Rückenbandagen: „Wichtiger Therapiebaustein“
„Bandagen und Orthesen sind ein wichtiger Therapiebaustein bei der Behandlung von Rückenschmerzen“, bestätigt Dr. med. René Toussaint, der als Facharzt für Orthopädie und Sportmedizin seit mehr als 20 Jahren Erkrankungen des Bewegungsapparates behandelt. „Wenn die Hilfsmittel mit Maßnahmen wie Bewegungstherapie oder Gesprächen zum persönlichen Verhalten kombiniert werden“, erklärt Toussaint, „kann das die Mehrheit aller berufstätigen Rückenkranken zügig zurück ins Alltags- oder Berufsleben bringen.“ Bandagen und Orthesen reduzieren schmerzhafte und fehlbelastende, schädigende Bewegungen, unterstützen die Wirbelsäule stabilisierend, richten sie auf, regen zur Korrektur an und entlasten schmerzhafte Bereiche. Sie verbessern die Körperhaltung und aktivieren die Rumpfmuskulatur.

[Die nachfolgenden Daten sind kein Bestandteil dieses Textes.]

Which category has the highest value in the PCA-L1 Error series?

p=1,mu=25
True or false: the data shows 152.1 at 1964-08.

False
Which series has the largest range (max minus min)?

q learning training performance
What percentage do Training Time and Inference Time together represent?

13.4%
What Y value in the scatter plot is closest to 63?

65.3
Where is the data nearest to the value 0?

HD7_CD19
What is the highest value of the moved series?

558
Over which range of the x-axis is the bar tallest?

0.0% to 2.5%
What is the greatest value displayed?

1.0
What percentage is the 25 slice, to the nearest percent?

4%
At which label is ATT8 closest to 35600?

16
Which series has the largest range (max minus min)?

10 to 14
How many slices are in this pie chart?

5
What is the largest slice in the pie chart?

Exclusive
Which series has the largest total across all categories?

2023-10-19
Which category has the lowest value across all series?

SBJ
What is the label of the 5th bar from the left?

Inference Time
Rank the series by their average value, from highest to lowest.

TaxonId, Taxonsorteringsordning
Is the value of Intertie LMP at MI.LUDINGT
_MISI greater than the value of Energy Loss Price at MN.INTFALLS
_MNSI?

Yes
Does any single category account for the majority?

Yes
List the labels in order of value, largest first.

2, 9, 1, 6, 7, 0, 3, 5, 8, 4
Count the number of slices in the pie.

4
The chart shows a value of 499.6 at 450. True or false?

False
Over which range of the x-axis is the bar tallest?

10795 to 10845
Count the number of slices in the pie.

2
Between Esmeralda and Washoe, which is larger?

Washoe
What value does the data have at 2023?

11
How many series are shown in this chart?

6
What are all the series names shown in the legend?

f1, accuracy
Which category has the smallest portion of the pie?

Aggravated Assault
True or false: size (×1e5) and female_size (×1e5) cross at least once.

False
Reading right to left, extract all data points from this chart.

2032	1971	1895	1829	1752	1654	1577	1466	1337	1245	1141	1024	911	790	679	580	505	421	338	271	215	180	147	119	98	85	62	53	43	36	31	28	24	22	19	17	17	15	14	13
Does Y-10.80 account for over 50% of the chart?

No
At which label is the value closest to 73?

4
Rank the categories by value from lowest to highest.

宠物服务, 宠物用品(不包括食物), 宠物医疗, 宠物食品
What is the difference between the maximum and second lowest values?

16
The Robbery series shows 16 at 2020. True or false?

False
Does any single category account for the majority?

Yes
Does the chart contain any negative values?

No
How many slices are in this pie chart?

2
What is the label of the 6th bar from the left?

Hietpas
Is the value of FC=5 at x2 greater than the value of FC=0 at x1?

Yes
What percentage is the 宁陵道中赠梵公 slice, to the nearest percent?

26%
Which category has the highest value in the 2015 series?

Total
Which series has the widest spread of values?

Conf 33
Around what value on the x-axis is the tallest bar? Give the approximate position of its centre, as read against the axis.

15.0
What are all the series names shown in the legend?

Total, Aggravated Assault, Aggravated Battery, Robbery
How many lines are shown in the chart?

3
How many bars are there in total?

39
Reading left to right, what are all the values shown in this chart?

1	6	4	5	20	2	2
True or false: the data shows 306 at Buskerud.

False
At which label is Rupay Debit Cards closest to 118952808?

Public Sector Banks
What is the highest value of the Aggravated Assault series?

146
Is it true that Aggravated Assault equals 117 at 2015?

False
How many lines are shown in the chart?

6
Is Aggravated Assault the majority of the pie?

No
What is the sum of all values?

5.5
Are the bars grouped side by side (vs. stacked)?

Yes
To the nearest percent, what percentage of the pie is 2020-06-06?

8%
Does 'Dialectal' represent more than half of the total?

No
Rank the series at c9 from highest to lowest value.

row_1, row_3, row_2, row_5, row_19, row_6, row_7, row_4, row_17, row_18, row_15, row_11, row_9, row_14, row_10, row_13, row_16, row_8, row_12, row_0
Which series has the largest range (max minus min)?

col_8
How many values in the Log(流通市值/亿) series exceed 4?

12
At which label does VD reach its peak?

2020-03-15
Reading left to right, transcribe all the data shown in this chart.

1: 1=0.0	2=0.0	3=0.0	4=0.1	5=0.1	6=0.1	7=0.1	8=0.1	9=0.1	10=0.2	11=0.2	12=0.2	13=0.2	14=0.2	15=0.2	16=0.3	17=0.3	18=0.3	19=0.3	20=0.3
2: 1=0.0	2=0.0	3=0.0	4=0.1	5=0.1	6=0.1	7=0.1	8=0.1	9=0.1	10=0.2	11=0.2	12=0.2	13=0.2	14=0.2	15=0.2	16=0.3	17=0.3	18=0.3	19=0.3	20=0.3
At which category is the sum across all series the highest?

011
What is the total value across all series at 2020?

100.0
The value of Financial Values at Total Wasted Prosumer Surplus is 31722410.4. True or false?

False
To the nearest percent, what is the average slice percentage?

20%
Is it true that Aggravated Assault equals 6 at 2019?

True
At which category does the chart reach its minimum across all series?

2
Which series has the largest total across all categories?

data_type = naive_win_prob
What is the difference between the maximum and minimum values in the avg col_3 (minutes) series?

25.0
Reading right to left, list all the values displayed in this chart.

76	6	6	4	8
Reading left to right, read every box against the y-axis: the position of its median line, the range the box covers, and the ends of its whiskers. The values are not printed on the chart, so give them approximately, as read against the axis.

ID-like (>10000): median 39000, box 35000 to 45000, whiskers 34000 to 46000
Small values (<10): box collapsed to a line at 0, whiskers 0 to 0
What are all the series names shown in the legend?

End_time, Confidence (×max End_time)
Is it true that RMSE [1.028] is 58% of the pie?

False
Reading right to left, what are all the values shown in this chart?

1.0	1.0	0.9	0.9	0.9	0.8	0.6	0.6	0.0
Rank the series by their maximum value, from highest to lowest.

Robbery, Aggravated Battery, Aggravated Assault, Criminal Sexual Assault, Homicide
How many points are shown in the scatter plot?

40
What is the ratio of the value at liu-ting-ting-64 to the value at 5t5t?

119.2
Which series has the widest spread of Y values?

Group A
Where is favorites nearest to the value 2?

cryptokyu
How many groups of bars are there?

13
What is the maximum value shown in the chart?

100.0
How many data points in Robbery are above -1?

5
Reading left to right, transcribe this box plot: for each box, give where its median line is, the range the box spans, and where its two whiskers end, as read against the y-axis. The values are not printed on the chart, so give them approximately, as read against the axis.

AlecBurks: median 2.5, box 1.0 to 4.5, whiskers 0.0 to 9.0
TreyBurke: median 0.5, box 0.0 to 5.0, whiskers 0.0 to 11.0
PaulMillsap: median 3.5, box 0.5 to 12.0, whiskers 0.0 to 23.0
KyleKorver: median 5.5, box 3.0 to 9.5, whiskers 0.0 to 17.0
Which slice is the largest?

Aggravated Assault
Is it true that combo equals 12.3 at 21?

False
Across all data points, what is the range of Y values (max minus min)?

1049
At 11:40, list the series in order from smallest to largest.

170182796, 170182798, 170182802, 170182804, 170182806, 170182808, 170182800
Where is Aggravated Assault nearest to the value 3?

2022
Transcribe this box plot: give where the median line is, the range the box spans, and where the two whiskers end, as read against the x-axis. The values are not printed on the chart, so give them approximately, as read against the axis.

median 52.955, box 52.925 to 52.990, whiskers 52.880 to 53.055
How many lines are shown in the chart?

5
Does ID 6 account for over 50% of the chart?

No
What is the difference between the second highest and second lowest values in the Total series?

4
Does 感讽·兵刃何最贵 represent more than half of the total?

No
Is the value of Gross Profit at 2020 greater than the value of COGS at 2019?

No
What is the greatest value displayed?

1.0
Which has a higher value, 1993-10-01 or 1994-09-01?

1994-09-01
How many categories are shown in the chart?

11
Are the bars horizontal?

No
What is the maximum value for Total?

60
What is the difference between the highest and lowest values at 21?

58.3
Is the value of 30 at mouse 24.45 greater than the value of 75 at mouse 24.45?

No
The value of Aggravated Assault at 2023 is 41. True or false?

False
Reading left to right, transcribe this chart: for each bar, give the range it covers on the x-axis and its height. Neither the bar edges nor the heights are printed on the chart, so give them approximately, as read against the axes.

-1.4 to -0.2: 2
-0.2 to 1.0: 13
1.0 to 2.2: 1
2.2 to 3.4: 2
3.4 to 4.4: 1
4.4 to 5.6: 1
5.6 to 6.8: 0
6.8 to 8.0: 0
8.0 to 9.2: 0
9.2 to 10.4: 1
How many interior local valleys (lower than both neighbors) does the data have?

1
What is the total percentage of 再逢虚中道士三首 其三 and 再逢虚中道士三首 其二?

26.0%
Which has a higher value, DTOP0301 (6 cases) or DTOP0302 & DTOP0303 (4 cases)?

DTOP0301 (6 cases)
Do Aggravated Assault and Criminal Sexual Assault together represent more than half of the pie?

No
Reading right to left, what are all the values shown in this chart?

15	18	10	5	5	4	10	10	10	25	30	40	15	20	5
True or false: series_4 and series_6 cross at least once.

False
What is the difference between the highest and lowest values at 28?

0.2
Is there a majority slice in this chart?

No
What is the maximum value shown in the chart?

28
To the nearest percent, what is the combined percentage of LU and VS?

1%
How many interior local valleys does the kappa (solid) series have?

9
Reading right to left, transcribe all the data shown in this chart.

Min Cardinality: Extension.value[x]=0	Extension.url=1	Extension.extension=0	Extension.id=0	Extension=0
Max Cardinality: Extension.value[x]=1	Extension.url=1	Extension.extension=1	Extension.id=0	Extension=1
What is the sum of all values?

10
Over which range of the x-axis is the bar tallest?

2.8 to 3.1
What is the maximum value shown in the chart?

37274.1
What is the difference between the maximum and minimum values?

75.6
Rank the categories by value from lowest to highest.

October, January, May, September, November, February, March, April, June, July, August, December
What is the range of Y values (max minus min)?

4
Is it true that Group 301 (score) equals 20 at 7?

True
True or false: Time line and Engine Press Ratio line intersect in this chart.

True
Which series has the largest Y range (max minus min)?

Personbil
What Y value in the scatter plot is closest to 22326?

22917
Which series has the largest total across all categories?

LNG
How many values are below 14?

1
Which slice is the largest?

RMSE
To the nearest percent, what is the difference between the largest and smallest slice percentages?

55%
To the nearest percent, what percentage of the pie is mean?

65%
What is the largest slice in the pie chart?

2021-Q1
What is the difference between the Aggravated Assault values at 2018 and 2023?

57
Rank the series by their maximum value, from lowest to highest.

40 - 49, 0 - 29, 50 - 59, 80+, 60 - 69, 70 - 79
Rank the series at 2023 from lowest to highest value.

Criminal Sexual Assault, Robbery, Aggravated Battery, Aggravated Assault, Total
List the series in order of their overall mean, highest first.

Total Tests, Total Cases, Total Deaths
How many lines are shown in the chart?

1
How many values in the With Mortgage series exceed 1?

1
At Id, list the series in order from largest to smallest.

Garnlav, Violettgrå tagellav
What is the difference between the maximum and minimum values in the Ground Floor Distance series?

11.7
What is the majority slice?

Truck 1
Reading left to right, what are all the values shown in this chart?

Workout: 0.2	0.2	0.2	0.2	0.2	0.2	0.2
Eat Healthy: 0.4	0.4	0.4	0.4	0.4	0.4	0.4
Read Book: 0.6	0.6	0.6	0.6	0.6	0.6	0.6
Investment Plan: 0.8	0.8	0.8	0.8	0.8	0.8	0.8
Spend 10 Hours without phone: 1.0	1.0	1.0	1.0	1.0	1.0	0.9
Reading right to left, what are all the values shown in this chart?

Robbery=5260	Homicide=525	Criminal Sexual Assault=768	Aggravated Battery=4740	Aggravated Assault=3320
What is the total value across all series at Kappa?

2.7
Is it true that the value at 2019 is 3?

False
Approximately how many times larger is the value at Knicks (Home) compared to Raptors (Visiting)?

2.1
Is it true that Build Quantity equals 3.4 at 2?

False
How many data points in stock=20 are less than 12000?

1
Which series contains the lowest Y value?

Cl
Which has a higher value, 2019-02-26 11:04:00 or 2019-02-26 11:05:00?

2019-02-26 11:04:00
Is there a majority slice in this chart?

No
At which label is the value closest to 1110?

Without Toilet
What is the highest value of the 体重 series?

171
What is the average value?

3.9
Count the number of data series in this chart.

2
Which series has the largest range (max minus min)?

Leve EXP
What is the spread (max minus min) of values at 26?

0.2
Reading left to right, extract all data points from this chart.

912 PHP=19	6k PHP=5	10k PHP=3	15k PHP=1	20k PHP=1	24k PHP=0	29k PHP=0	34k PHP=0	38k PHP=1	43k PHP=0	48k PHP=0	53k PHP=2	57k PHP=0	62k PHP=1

Die Eurocom ist die Herstellervereinigung für Kompressionstherapie, orthopädische Hilfsmittel und digitale Gesundheitsanwendungen. Der Verband versteht sich als Gestalter und Dialogpartner auf dem Gesundheitsmarkt und setzt sich dafür ein, das Wissen um den medizinischen Nutzen, die Wirksamkeit und die Kosteneffizienz von Kompressionstherapie und orthopädischen Hilfsmitteln zu verbreiten. Dem Verband gehören nach eignen Angaben nahezu alle im deutschen Markt operierenden europäischen Unternehmen aus den Bereichen Kompressionstherapie und orthopädische Hilfsmittel an.